- [引用文]
● ● ●

1. クラウドへのデータ同期、及び競合検知
端末のネットワーク状況(オンライン or オフライン)を検知して、端末がオンラインになったら自動的にローカルデータをクラウドに同期し、データの競合をいい感じに解決してくれます。
2. デベロッパーフレンドリーなインターフェース
デベロッパーフレンドリーなインターフェースでGraphQLに詳しくなくてもAppSyncからデータを操作できます。GraphQLの操作を抽象化した関数を組み合わせることでAppSyncに対してクエリを発行できるようになりました。
クラウドへのデータ同期、及び競合検知
DataStoreを用いることで、オフライン時のアプリの開発を簡素化することができます。
DataStoreはローカルストレージとクラウドの両方にデータの書き込みを試みます。端末がオフラインの場合、リクエストを失敗させることなく、ローカルストレージにのみデータ書き込みを行い、オンライン復旧後にクラウドへのデータ同期を行います。オフライン期間にクラウド上のデータとローカルストレージのデータで差分が発生した場合は、データのマージ、データの競合検知を自動的に行います。
そしてこれらの挙動は全て隠蔽されており、開発者はこれらの挙動について、意識をする必要はありません!!
DataStoreでは、データの競合時の動作を以下の3つから選択できるようになっています。
- Auto Merge (デフォルト)
- Optimistic Concurrency
- Custom Lambda
データの競合が起こった時の挙動1(Auto Merge)
データの競合が起こった際の挙動はデフォルトではAutomergeが選択されています。
以下の例ではClienrt A、Client Bがオフライン中に同時にデータの更新を行った場合を想定します。DataStoreは互いの更新内容を確認し、自動でデータをマージしクラウド上のデータと各クライアントのローカルストレージ上のデータに対し更新を行います。

● ● ●

- [与えられた情報]

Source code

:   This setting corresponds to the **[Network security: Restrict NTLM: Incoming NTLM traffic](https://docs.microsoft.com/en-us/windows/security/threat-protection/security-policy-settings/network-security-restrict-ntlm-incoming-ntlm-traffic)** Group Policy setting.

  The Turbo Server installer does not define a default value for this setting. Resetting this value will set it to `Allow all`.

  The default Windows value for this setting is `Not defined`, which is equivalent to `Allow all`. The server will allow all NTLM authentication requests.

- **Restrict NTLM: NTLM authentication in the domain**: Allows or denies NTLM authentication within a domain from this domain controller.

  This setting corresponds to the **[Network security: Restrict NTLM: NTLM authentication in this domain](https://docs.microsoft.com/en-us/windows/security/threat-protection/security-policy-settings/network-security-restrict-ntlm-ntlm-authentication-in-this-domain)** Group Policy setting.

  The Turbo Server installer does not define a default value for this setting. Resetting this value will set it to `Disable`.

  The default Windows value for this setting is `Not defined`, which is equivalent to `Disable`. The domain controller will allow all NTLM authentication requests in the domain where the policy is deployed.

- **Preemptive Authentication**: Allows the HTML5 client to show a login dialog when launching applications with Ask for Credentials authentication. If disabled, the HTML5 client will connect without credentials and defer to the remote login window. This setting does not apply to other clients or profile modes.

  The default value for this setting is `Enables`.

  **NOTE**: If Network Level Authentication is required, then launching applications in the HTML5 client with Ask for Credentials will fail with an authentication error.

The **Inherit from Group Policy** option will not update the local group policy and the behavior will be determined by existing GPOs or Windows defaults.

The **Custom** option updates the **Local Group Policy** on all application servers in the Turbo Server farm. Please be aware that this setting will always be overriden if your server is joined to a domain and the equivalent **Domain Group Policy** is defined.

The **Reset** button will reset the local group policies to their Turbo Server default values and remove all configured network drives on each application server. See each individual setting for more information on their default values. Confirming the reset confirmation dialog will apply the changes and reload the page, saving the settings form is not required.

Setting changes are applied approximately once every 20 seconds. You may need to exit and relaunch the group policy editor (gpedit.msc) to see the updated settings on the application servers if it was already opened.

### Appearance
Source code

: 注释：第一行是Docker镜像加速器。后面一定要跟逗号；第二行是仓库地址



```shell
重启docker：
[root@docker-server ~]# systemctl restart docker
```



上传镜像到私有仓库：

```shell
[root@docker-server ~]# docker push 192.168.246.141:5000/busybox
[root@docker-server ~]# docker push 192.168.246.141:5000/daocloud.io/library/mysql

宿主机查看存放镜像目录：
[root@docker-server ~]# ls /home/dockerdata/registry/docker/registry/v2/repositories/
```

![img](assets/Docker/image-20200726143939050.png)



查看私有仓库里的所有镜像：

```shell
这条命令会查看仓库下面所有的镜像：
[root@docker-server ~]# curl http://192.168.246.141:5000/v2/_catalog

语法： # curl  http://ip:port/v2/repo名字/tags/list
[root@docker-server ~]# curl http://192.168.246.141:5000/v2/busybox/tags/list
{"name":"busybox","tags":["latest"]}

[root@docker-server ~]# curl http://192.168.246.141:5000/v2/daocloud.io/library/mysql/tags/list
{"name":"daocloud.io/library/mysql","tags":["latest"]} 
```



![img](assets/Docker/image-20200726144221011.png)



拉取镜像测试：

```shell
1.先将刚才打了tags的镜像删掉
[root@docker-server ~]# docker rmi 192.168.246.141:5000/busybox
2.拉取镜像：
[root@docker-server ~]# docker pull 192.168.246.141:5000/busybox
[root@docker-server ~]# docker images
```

● ● ●

上にあるDataStoreについての引用文を、一字も変えずに最初から最後まで全部引用してください。

1. クラウドへのデータ同期、及び競合検知
端末のネットワーク状況(オンライン or オフライン)を検知して、端末がオンラインになったら自動的にローカルデータをクラウドに同期し、データの競合をいい感じに解決してくれます。
2. デベロッパーフレンドリーなインターフェース
デベロッパーフレンドリーなインターフェースでGraphQLに詳しくなくてもAppSyncからデータを操作できます。GraphQLの操作を抽象化した関数を組み合わせることでAppSyncに対してクエリを発行できるようになりました。
クラウドへのデータ同期、及び競合検知
DataStoreを用いることで、オフライン時のアプリの開発を簡素化することができます。
DataStoreはローカルストレージとクラウドの両方にデータの書き込みを試みます。端末がオフラインの場合、リクエストを失敗させることなく、ローカルストレージにのみデータ書き込みを行い、オンライン復旧後にクラウドへのデータ同期を行います。オフライン期間にクラウド上のデータとローカルストレージのデータで差分が発生した場合は、データのマージ、データの競合検知を自動的に行います。
そしてこれらの挙動は全て隠蔽されており、開発者はこれらの挙動について、意識をする必要はありません!!
DataStoreでは、データの競合時の動作を以下の3つから選択できるようになっています。
- Auto Merge (デフォルト)
- Optimistic Concurrency
- Custom Lambda
データの競合が起こった時の挙動1(Auto Merge)
データの競合が起こった際の挙動はデフォルトではAutomergeが選択されています。
以下の例ではClienrt A、Client Bがオフライン中に同時にデータの更新を行った場合を想定します。DataStoreは互いの更新内容を確認し、自動でデータをマージしクラウド上のデータと各クライアントのローカルストレージ上のデータに対し更新を行います。